Significantly increased NLRP3-mRNA levels were observed in samples from IBM compared to controls. For PM, DM, NM and dystrophies, no increase of NLRP3 was noted (Figure 1A).
The mRNA level of NLRC5, a key activator of MHC class I transcription [18], was significantly overexpressed in IBM samples compared to controls (Figure 1B). In the myositis subtypes DM and PM, and in muscular dystrophies, NLRC5 was somewhat upregulated, but this did not reach statistical significance.
By immunohistochemistry, an elevated expression level of NLRP3 was observed in IBM muscle tissue in comparison to the control muscle (Figure 2).
2.2. NLRP3 Inflammasome Is Upregulated under Pro-Inflammatory Cell Stress In Vitro
Potential effects of the inflammatory milieu on protein level in myotubes were investigated using an indirect detection via an immunofluorescence assay. Prior to the immunostaining procedure, the primary myotube cultures were treated with IL-1β and IFN-γ for 24 h, 48 h, and 72 h, respectively. The fluorescence signal of NLRP3 in unstimulated cells, and upon IL-1β and IFN-γ treatment, is shown in Figure 3A. MHC-I staining was performed as a positive control for an efficient pro-inflammatory stimulation (Figure 3A). For both NLRP3 and MHCI, an increased signal intensity was detected. Upregulation of NLRP3 was evidenced by an automated, unbiased grey-scale analysis of the photomicrographs. The signal intensity for each individual channel was assessed. After background subtraction, mean intensities were calculated for each individual sample (Figure 3B). A significant upregulation of the MHC-I complex upon stimulation with IL-1β and IFN-γ was shown for all time points (24 h, 48 h, 72 h). There was a tendency for signal increase of NLRP3 upon stimulation compared to the untreated control, which did not reach statistical significance (Figure 3B).
We determined the protein expression of NLRP3 by western blot analysis of cell lysates from untreated and stimulated myotube cultures (Figure 3C). The signal intensity of the NLRP3-positive band relative to the endogenous control β-actin was analyzed using Image J software (Figure 3D). The statistical analysis revealed a significant difference of expression levels of NLRP3 in stimulated cells compared to the untreated control cells.

Work task 1: Write out the NLRP3 passage word for word, starting at "Significantly increased NLRP3-mRNA" and ending at "reach statistical significance.".
Work task 2: According to the NLRP3 passage, in which sample groups was no increase of NLRP3 noted?
The rows have no connection to the NLRP3 passage.

Record extracts:
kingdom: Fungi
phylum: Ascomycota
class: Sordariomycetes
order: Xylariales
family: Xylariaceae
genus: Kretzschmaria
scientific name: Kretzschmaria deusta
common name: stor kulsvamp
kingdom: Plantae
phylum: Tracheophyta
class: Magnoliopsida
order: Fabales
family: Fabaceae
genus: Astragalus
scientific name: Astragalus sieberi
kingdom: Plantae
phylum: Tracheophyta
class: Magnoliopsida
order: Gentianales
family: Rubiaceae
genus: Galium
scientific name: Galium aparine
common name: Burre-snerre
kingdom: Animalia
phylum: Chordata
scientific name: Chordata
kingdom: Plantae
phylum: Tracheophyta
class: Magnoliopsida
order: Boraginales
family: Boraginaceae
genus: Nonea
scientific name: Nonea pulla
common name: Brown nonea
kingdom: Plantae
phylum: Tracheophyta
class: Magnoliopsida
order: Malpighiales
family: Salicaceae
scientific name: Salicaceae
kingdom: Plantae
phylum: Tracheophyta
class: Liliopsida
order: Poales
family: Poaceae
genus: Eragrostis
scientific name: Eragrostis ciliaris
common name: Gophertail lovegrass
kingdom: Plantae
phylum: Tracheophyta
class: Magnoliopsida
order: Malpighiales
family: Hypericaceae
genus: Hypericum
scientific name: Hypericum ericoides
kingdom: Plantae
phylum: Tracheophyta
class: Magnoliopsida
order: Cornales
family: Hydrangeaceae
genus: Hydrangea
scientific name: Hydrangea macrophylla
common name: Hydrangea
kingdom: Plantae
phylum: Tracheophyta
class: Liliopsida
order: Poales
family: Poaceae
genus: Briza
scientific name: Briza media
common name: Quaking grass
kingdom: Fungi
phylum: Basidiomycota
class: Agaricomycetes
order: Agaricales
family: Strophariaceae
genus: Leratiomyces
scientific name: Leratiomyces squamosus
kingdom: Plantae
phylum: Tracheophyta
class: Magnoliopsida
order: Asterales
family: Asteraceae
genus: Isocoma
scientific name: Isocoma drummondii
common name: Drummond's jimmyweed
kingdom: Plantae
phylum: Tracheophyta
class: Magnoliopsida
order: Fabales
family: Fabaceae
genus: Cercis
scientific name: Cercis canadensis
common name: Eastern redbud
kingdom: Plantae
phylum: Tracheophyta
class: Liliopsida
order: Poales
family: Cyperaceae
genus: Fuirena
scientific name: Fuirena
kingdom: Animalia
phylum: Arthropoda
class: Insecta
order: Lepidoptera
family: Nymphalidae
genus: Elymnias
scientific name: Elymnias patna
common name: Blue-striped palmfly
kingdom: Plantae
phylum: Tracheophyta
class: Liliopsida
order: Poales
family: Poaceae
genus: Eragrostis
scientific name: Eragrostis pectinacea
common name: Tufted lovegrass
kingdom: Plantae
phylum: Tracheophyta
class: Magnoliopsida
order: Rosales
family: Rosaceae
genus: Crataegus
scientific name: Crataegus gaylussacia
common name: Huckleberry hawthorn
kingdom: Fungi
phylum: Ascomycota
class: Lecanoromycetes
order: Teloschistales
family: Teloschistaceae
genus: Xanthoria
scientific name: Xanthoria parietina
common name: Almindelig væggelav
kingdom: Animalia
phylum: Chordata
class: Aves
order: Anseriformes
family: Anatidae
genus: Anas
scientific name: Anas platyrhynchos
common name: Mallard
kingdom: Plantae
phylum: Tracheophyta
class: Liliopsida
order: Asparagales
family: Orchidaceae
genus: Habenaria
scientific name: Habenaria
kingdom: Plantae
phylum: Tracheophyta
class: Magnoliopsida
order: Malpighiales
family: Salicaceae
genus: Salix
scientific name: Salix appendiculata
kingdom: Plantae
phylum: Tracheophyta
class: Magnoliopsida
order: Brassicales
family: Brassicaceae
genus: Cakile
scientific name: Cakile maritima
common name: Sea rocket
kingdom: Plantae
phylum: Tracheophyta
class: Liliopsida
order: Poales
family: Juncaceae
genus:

Answer area 1:
Significantly increased NLRP3-mRNA levels were observed in samples from IBM compared to controls. For PM, DM, NM and dystrophies, no increase of NLRP3 was noted (Figure 1A).
The mRNA level of NLRC5, a key activator of MHC class I transcription [18], was significantly overexpressed in IBM samples compared to controls (Figure 1B). In the myositis subtypes DM and PM, and in muscular dystrophies, NLRC5 was somewhat upregulated, but this did not reach statistical significance.

Answer area 2: PM, DM, NM and dystrophies